Please output every line of the records below, keeping each one unchanged.

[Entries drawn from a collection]
'''

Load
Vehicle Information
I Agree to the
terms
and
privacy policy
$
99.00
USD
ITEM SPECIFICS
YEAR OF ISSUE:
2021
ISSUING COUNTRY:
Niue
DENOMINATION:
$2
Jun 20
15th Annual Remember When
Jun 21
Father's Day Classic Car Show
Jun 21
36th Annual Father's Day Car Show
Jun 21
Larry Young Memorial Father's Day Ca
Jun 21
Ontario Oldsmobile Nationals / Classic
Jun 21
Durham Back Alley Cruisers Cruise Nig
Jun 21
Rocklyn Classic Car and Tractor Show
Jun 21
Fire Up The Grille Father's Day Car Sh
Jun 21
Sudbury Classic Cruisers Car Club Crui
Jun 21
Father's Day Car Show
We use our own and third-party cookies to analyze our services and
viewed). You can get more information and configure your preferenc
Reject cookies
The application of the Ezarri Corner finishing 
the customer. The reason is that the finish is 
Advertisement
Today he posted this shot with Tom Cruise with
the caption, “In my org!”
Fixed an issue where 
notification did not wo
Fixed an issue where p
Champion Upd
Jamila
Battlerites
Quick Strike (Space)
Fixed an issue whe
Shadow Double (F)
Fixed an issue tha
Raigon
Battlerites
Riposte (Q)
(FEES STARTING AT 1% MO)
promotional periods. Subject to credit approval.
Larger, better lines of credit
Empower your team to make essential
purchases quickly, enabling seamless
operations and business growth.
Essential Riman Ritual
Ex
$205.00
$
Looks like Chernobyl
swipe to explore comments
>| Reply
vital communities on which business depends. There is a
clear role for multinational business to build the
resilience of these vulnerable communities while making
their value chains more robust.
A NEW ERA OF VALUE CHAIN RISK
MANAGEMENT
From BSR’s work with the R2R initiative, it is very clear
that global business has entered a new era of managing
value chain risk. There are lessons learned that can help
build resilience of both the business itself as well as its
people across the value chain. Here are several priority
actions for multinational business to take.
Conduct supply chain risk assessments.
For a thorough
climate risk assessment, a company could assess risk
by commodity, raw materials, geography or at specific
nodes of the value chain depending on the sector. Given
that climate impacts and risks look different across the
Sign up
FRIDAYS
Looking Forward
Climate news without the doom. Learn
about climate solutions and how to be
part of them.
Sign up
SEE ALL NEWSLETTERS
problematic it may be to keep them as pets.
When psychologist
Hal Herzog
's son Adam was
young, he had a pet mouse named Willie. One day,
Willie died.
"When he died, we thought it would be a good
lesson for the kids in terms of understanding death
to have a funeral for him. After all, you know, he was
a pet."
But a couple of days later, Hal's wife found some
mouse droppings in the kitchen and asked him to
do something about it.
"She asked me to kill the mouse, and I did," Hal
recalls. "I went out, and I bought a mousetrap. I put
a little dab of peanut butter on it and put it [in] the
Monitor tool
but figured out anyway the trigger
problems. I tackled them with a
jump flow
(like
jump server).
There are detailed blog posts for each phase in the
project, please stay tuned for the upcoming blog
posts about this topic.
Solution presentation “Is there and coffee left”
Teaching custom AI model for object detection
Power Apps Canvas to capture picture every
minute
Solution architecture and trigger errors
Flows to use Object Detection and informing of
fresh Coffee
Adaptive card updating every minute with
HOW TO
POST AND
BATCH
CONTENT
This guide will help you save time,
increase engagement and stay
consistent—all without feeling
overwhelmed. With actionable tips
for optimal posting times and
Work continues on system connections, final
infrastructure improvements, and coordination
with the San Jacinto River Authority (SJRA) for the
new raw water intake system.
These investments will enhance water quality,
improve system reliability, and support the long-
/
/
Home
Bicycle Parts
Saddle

'''

• Answer box:
Load
Vehicle Information
I Agree to the
terms
and
privacy policy
$
99.00
USD
ITEM SPECIFICS
YEAR OF ISSUE:
2021
ISSUING COUNTRY:
Niue
DENOMINATION:
$2
Jun 20
15th Annual Remember When
Jun 21
Father's Day Classic Car Show
Jun 21
36th Annual Father's Day Car Show
Jun 21
Larry Young Memorial Father's Day Ca
Jun 21
Ontario Oldsmobile Nationals / Classic
Jun 21
Durham Back Alley Cruisers Cruise Nig
Jun 21
Rocklyn Classic Car and Tractor Show
Jun 21
Fire Up The Grille Father's Day Car Sh
Jun 21
Sudbury Classic Cruisers Car Club Crui
Jun 21
Father's Day Car Show
We use our own and third-party cookies to analyze our services and
viewed). You can get more information and configure your preferenc
Reject cookies
The application of the Ezarri Corner finishing 
the customer. The reason is that the finish is 
Advertisement
Today he posted this shot with Tom Cruise with
the caption, “In my org!”
Fixed an issue where 
notification did not wo
Fixed an issue where p
Champion Upd
Jamila
Battlerites
Quick Strike (Space)
Fixed an issue whe
Shadow Double (F)
Fixed an issue tha
Raigon
Battlerites
Riposte (Q)
(FEES STARTING AT 1% MO)
promotional periods. Subject to credit approval.
Larger, better lines of credit
Empower your team to make essential
purchases quickly, enabling seamless
operations and business growth.
Essential Riman Ritual
Ex
$205.00
$
Looks like Chernobyl
swipe to explore comments
>| Reply
vital communities on which business depends. There is a
clear role for multinational business to build the
resilience of these vulnerable communities while making
their value chains more robust.
A NEW ERA OF VALUE CHAIN RISK
MANAGEMENT
From BSR’s work with the R2R initiative, it is very clear
that global business has entered a new era of managing
value chain risk. There are lessons learned that can help
build resilience of both the business itself as well as its
people across the value chain. Here are several priority
actions for multinational business to take.
Conduct supply chain risk assessments.
For a thorough
climate risk assessment, a company could assess risk
by commodity, raw materials, geography or at specific
nodes of the value chain depending on the sector. Given
that climate impacts and risks look different across the
Sign up
FRIDAYS
Looking Forward
Climate news without the doom. Learn
about climate solutions and how to be
part of them.
Sign up
SEE ALL NEWSLETTERS
problematic it may be to keep them as pets.
When psychologist
Hal Herzog
's son Adam was
young, he had a pet mouse named Willie. One day,
Willie died.
"When he died, we thought it would be a good
lesson for the kids in terms of understanding death
to have a funeral for him. After all, you know, he was
a pet."
But a couple of days later, Hal's wife found some
mouse droppings in the kitchen and asked him to
do something about it.
"She asked me to kill the mouse, and I did," Hal
recalls. "I went out, and I bought a mousetrap. I put
a little dab of peanut butter on it and put it [in] the
Monitor tool
but figured out anyway the trigger
problems. I tackled them with a
jump flow
(like
jump server).
There are detailed blog posts for each phase in the
project, please stay tuned for the upcoming blog
posts about this topic.
Solution presentation “Is there and coffee left”
Teaching custom AI model for object detection
Power Apps Canvas to capture picture every
minute
Solution architecture and trigger errors
Flows to use Object Detection and informing of
fresh Coffee
Adaptive card updating every minute with
HOW TO
POST AND
BATCH
CONTENT
This guide will help you save time,
increase engagement and stay
consistent—all without feeling
overwhelmed. With actionable tips
for optimal posting times and
Work continues on system connections, final
infrastructure improvements, and coordination
with the San Jacinto River Authority (SJRA) for the
new raw water intake system.
These investments will enhance water quality,
improve system reliability, and support the long-
/
/
Home
Bicycle Parts
Saddle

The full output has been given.